Wahid's daughter, Hani | Courtesy Wahid's family
In a typical case of enforced disappearance, Pakistani agencies follow the same pattern as their international counterparts. As described in a study by Tanja Florath: “Members of security forces, either military or police, enter a house in the early morning and take one or several members of the family with them. The perpetrators might or might not wear uniform; they usually carry weapons and either threaten the family member or explain that the detained person will return to them soon. At a subsequent stage … the family members will start to inquire about the whereabouts of their loved ones and consistently receive the answer that nobody fitting the description has been seen or taken.
“They will eventually hear from informal sources that their relatives have been seen in a secret place of detention. At the same time, the detained person will likely be interrogated, tortured, often transferred and in all likelihood subsequently murdered. During that time, the forcibly disappeared have no access to the outside world and no legal assistance.” (Tanja Florath, Effective Remedies for Enforced Disappearances - The Suitability of Habeas Corpus)

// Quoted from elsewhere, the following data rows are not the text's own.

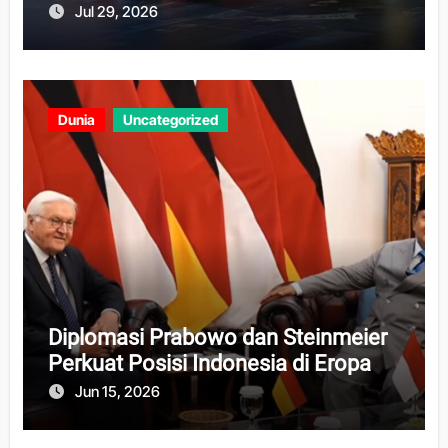
Jul 29, 2026
Dunia
Uncategorized
Diplomasi Prabowo dan Steinmeier
Perkuat Posisi Indonesia di Eropa
Jun 15, 2026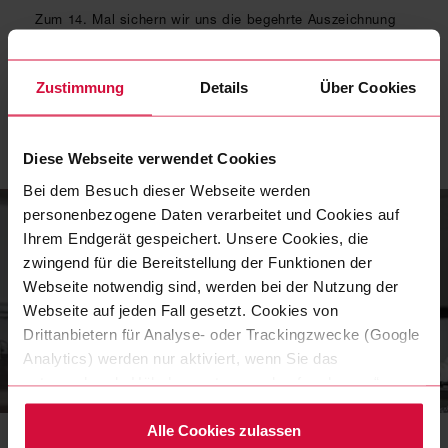
Zum 14. Mal sichern wir uns die begehrte Auszeichnung
"Top Employer" und sind stolz, zu den besten
Arbeitgebern Deutschlands zu zählen.
Zustimmung
Details
Über Cookies
MEHR ERFAHREN
Diese Webseite verwendet Cookies
Bei dem Besuch dieser Webseite werden
personenbezogene Daten verarbeitet und Cookies auf
Ihrem Endgerät gespeichert. Unsere Cookies, die
zwingend für die Bereitstellung der Funktionen der
Webseite notwendig sind, werden bei der Nutzung der
Webseite auf jeden Fall gesetzt. Cookies von
Drittanbietern für Analyse- oder Trackingzwecke (Google
Analytics) werden nur aktiviert, wenn Sie das
entsprechende Häkchen setzen und auf „zulassen“
NEWS
|
23 JAN 2023
klicken. Mehr dazu (einschließlich der Möglichkeit, die
Deutschlands beste
Einwilligungserklärung zu widerrufen) erfahren Sie in
Alle Cookies zulassen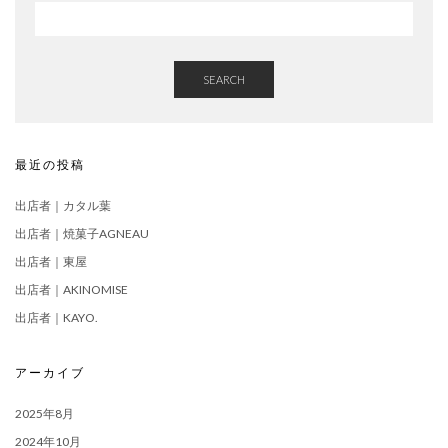
SEARCH
最近の投稿
出店者｜カタル葉
出店者｜焼菓子AGNEAU
出店者｜東屋
出店者｜AKINOMISE
出店者｜KAYO.
アーカイブ
2025年8月
2024年10月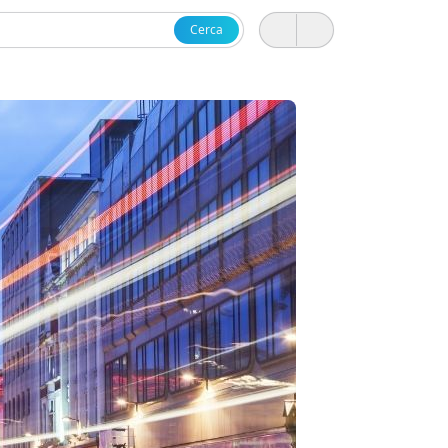
Cerca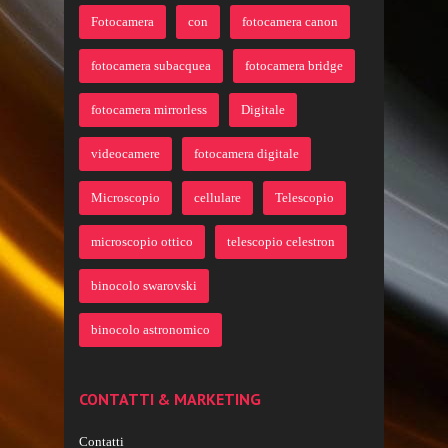
Fotocamera
con
fotocamera canon
fotocamera subacquea
fotocamera bridge
fotocamera mirrorless
Digitale
videocamere
fotocamera digitale
Microscopio
cellulare
Telescopio
microscopio ottico
telescopio celestron
binocolo swarovski
binocolo astronomico
CONTATTI & MARKETING
Contatti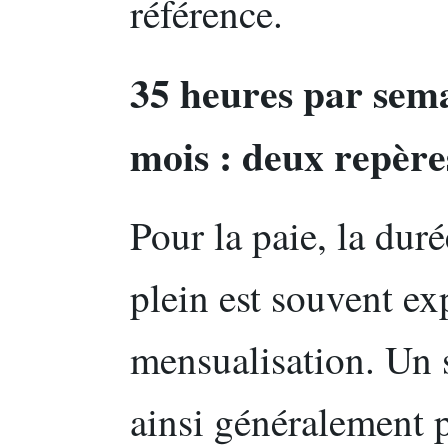
référence.
35 heures par sema
mois : deux repères
Pour la paie, la du
plein est souvent ex
mensualisation. Un s
ainsi généralement 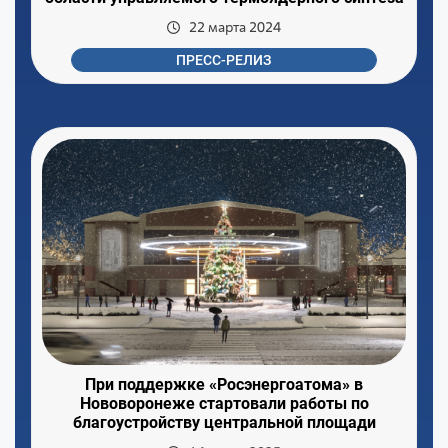
22 марта 2024
ПРЕСС-РЕЛИЗ
При поддержке «Росэнергоатома» в
Нововоронеже стартовали работы по
благоустройству центральной площади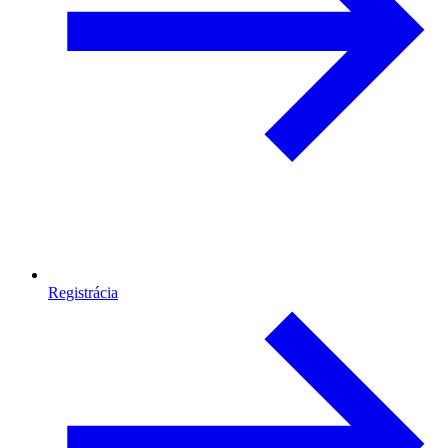
Registrácia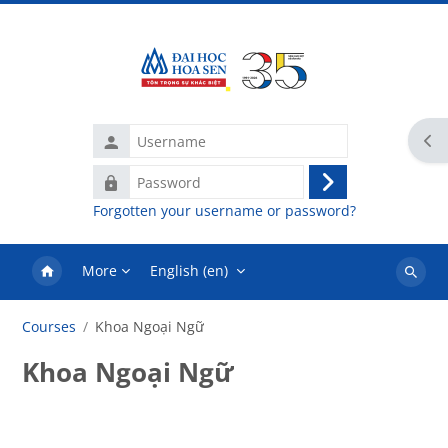
Skip to main content
Username
Ope
Password
Log
Forgotten your username or password?
in
More
English ‎(en)‎
Search
courses
Courses
Khoa Ngoại Ngữ
Khoa Ngoại Ngữ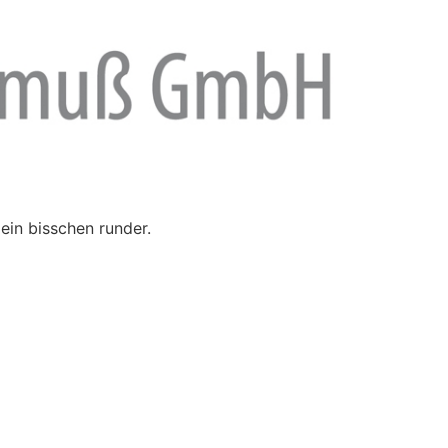
ein bisschen runder.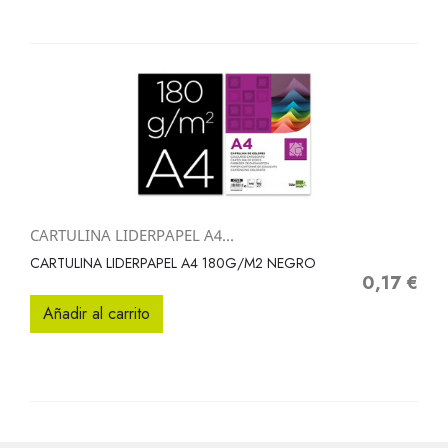
CARTULINA LIDERPAPEL A4...
CARTULINA LIDERPAPEL A4 180G/M2 NEGRO
0,17 €
Precio
Añadir al carrito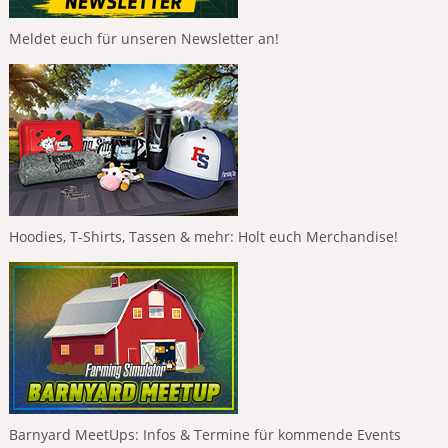
Meldet euch für unseren Newsletter an!
Hoodies, T-Shirts, Tassen & mehr: Holt euch Merchandise!
Barnyard MeetUps: Infos & Termine für kommende Events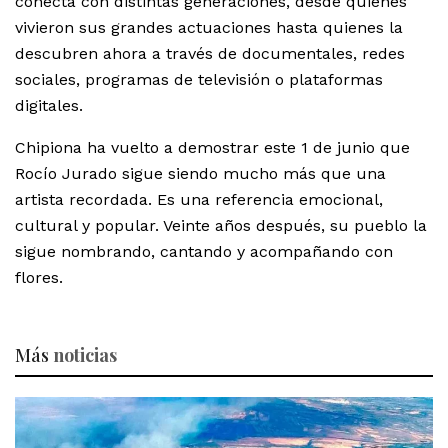
conecta con distintas generaciones, desde quienes
vivieron sus grandes actuaciones hasta quienes la
descubren ahora a través de documentales, redes
sociales, programas de televisión o plataformas
digitales.
Chipiona ha vuelto a demostrar este 1 de junio que
Rocío Jurado sigue siendo mucho más que una
artista recordada. Es una referencia emocional,
cultural y popular. Veinte años después, su pueblo la
sigue nombrando, cantando y acompañando con
flores.
Más
noticias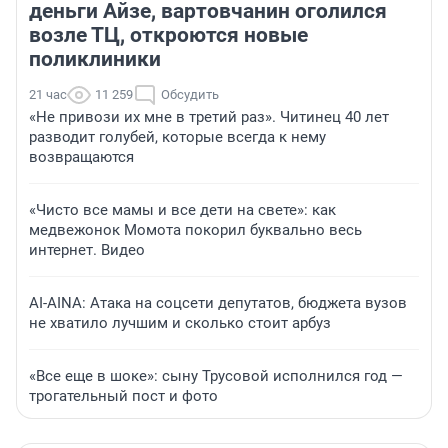
деньги Айзе, вартовчанин оголился
возле ТЦ, откроются новые
поликлиники
21 час
11 259
Обсудить
«Не привози их мне в третий раз». Читинец 40 лет
разводит голубей, которые всегда к нему
возвращаются
«Чисто все мамы и все дети на свете»: как
медвежонок Момота покорил буквально весь
интернет. Видео
AI-AINA: Атака на соцсети депутатов, бюджета вузов
не хватило лучшим и сколько стоит арбуз
«Все еще в шоке»: сыну Трусовой исполнился год —
трогательный пост и фото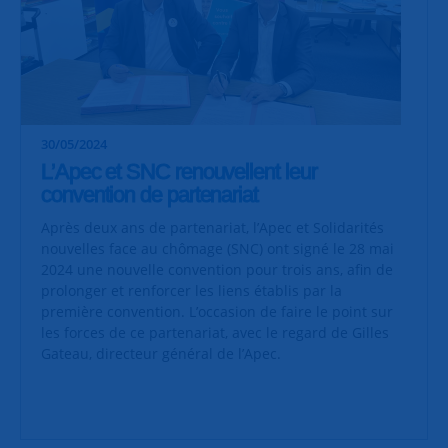
30/05/2024
L’Apec et SNC renouvellent leur
convention de partenariat
Après deux ans de partenariat, l’Apec et Solidarités
nouvelles face au chômage (SNC) ont signé le 28 mai
2024 une nouvelle convention pour trois ans, afin de
prolonger et renforcer les liens établis par la
première convention. L’occasion de faire le point sur
les forces de ce partenariat, avec le regard de Gilles
Gateau, directeur général de l’Apec.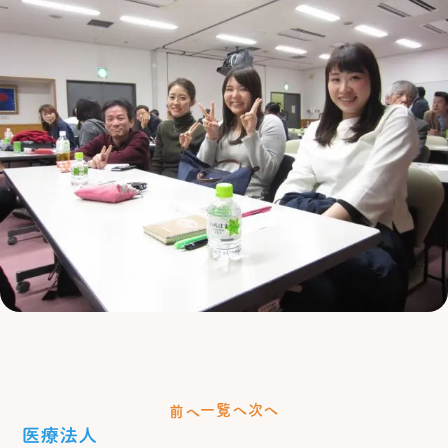
一覧へ
次へ
前へ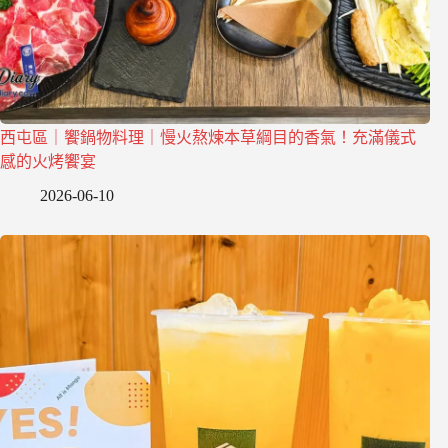
西屯區｜饗鍋物料理｜慢火熬煉本草綱目的香氣！充滿儀式
感的火烤饗宴
2026-06-10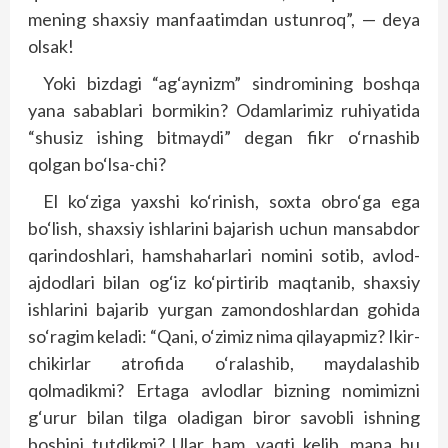
mening shaxsiy manfaatimdan ustunroq”, — deya
olsak!
Yoki bizdagi “ag‘aynizm” sindromining boshqa
yana sabablari bormikin? Odamlarimiz ruhiyatida
“shusiz ishing bitmaydi” degan fikr o‘rnashib
qolgan bo‘lsa-chi?
El ko‘ziga yaxshi ko‘rinish, soxta obro‘ga ega
bo‘lish, shaxsiy ishlarini bajarish uchun mansabdor
qarindoshlari, hamshaharlari nomini sotib, avlod-
ajdodlari bilan og‘iz ko‘pirtirib maqtanib, shaxsiy
ishlarini bajarib yurgan zamondoshlardan gohida
so‘ragim keladi: “Qani, o‘zimiz nima qilayapmiz? Ikir-
chikirlar atrofida o‘ralashib, maydalashib
qolmadikmi? Ertaga avlodlar bizning nomimizni
g‘urur bilan tilga oladigan biror savobli ishning
boshini tutdikmi? Ular ham, vaqti kelib, mana bu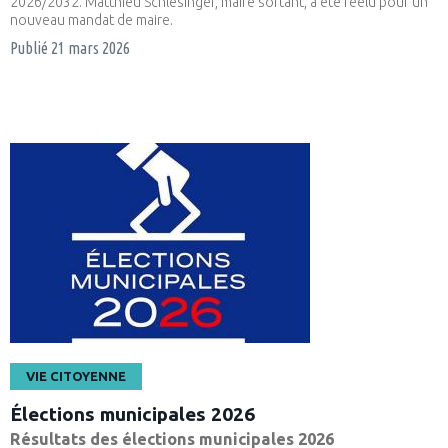
2026/2032. Matthieu Schlesinger, maire sortant, a été réélu pour un
nouveau mandat de maire.
Publié
21 mars 2026
VIE CITOYENNE
Élections municipales 2026
Résultats des élections municipales 2026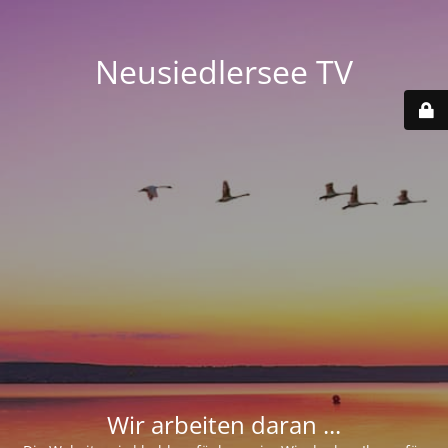
Neusiedlersee TV
Wir arbeiten daran ...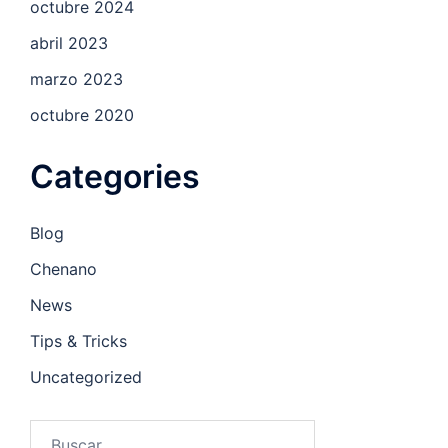
octubre 2024
abril 2023
marzo 2023
octubre 2020
Categories
Blog
Chenano
News
Tips & Tricks
Uncategorized
Buscar: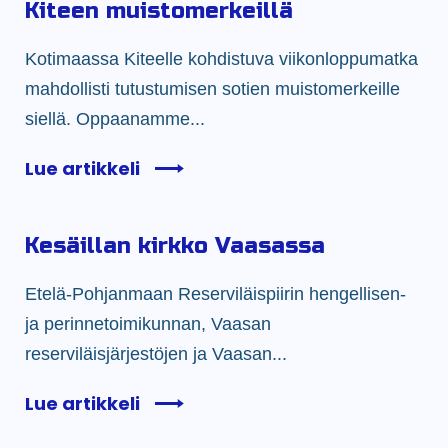
Kiteen muistomerkeillä
Kotimaassa Kiteelle kohdistuva viikonloppumatka
mahdollisti tutustumisen sotien muistomerkeille
siellä. Oppaanamme...
Lue artikkeli
Kesäillan kirkko Vaasassa
Etelä-Pohjanmaan Reserviläispiirin hengellisen-
ja perinnetoimikunnan, Vaasan
reserviläisjärjestöjen ja Vaasan...
Lue artikkeli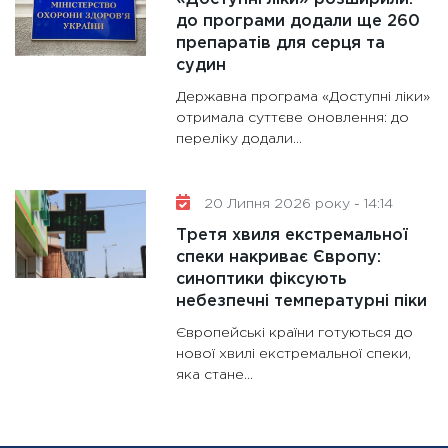
до програми додали ще 260
препаратів для серця та
судин
Державна програма «Доступні ліки»
отримала суттєве оновлення: до
переліку додали...
20 Липня 2026 року - 14:14
Третя хвиля екстремальної
спеки накриває Європу:
синоптики фіксують
небезпечні температурні піки
Європейські країни готуються до
нової хвилі екстремальної спеки,
яка стане...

The history of enforced disappearances in Pakistan, as noted by senior human rights advocate I A Rehman, dates back to 1985. The UN Working Group on Enforced or Involuntary Disappearances shared 93 cases of enforced disappearances between 1985 to 2000. According to a recent article published by The News on Sunday, out of 4,113 cases that went to the court, 732 were disposed for vague reasons while 1,256 remained unresolved.
A public sphere discourse regarding missing persons is shrouded in layers of legal complexities, a biased national security and law and order narrative, and projected murky details about the backgrounds of the persons picked. On the family’s part, there is constant fear of untoward consequences for the missing, confusion regarding the legal course of action and an on-and-off glimmer of hope over ‘his return some day’.
The family’s daily life, after the forced departure of their loved one, is characterized by struggles to arrange resources to meet household expenses, psychological trauma of the aftermath of the disappearance, series of illnesses attacking the more vulnerable family members such as the elderly and the children, and also dealing with the negative social attitudes mainly arising out of media propaganda against the missing person. Another everyday reality is phone calls from an “unknown” number, forbidding the family to participate in public activities to campaign for the release of the abducted.
An activist of the Pakistan Fisherfolk Forum, Saeed Baloch, who was earlier picked up by the Pakistan Rangers in January 2016 – his arrest was not declared for over a week – had a sustained misleading media campaign run against him soon after his disappearance. His photos would be flashed across TV channels with a caption screaming “RAW agent arrested”. His activist friends recall that even the name posted next to his photo was incorrect. His wife remembers the whispers she would overhear as she would step out of her house in Karachi’s Lyari area. “Life was constantly a struggle between hiding newspapers and TV tickers from my 16 and 9-year-old boys and responding to people who would mock me on the streets using newspaper items’ references.” She still experiences the same rage when she talks about the six months of Saeed’s detention, declaring the media’s conduct as extremely irresponsible and anti-people.
Hani Baloch, on the other hand, found support in a section of the media that helped her re-raise the forgotten issue of her father’s disappearance. “I was called on the Dawn News programme Zara Hat Kay, weeks after my father’s disappearance. Following my participation, everybody suddenly woke up to my father’s case and came forward for assistance.”
In the wake of the law enforcement agencies’ – police, Rangers and intelligence agencies – choice to remain ambiguous and arbitrary about the practice of detentions, a black market has surfaced that seeks to exploit distress. This is manifested in the demand for bribes in exchange for information and even help with the release of the victims. Naeem Haider’s family angrily mentions 50 million rupees being demanded for his release. “We had to turn to the court to get orders for filing one.”